The variety of digital TV and radio stations broadcast across Europe is not only high, but also subject to constant change. Any printed channel list will hence often be outdated by the time it is published. Major channels can usually be received without changes for long periods, but smaller-scale channels, often providing highly interesting programmes, are often launched and then disappear from the satellite rather quickly. There are numerous printed publications covering the topic of satellite TV. However, the Internet is usually more up-to-date. The websites www.lyngsat.com and www.satcodx.com list the channels available from all directly receivable satellites. These data can be put into the receiver‘s scan function so new channels can be received.
Terrestrial TV is also due to be converted from analogue to digital technology by the year 2010. However, the DTT network does not yet provide full coverage. Coverage is being widened all the time, but it is already clear that complete coverage of a country will not be possible. The desired reception of terrestrial digital TV signals with a small antenna stick at the back of the receiver can only be realised in the direct vicinity of the transmitters. The major disadvantage to clients is the range - national DTT will of course only be provided in the respective country. TV and radio stations of other countries cannot be expected to invest enormous sums into the broadcast of „foreign“ channels.

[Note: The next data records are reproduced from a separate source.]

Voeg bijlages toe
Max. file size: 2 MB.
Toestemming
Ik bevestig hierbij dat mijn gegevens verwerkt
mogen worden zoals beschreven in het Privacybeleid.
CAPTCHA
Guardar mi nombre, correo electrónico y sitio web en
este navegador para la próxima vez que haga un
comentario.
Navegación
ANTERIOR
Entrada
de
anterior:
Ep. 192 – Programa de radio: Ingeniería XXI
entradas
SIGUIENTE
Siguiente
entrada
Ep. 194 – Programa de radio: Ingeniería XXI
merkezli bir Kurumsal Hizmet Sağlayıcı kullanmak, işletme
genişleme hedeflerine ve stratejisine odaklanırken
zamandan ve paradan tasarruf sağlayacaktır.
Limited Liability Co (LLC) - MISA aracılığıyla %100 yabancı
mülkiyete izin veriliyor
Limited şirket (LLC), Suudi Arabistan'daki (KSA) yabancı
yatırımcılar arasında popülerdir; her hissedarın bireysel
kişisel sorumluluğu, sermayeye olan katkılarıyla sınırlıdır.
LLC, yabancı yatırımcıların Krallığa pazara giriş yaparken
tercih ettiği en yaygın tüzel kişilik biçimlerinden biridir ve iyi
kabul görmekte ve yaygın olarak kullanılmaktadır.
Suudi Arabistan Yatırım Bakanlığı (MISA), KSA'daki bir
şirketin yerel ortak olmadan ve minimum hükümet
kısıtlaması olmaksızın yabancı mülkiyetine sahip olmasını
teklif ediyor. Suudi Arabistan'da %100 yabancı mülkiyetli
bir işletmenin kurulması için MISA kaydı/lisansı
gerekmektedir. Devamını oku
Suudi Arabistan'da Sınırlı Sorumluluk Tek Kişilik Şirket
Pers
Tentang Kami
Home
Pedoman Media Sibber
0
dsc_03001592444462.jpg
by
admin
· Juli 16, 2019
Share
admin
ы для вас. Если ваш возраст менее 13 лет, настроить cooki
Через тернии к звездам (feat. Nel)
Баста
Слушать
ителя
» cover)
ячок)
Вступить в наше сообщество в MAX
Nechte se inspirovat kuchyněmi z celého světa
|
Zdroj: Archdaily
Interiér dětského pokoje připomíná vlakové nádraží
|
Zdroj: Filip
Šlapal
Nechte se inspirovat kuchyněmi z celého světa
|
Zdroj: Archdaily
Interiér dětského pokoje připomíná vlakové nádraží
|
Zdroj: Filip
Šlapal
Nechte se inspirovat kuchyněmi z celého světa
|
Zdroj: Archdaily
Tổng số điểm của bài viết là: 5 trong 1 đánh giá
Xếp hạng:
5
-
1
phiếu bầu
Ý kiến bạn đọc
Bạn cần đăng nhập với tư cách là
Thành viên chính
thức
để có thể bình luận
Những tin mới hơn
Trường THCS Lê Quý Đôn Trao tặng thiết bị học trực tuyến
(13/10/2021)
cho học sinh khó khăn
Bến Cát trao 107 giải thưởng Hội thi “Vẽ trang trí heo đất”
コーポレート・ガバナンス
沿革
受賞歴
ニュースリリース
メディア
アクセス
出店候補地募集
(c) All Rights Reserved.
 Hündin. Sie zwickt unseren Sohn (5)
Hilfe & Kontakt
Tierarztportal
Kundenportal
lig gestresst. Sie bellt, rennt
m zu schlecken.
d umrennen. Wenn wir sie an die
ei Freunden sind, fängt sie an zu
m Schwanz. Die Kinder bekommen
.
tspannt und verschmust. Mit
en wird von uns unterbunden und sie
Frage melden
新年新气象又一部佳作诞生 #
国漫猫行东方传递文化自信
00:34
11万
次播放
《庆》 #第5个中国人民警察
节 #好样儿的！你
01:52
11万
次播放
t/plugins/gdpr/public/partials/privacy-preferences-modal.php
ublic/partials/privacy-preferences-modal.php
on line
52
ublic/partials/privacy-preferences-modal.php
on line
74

Digital TV has almost become the standard in many national cable networks and can hence be received at many camp sites. This is not much of a benefit though, as the channel variety is much smaller than that available by satellite. The same problem of coverage that applies to DTT also exists here as well, as cable operators are not likely to feed foreign channels into their networks. Furthermore, DTT, DVB-C and DVB-S always require separate receivers which are different for each system. In principle, DTT and DVB-C cannot match the number of channels and the reception range available with digital satellite TV (DVB-S).
DVB-T2 is the successor of the DTT standard. The same principle as with the satellite transmission (DVB-S2) applies: Thanks to improved and more efficient transmission technology, more programmes can be transmitted per channel, and HDTV transmission is enabled. Also, the signal is more stable and reliable. DVB-T2 is not downward compatible with DVB-T, i.e. a conventional DTT device cannot process DVB-T2 signals, but DVB-T2 devices can usually process DTT signals. DVB-T2 is already established as transmission standard e.g. in Great Britain and France, but its launch in Germany is still to be determined.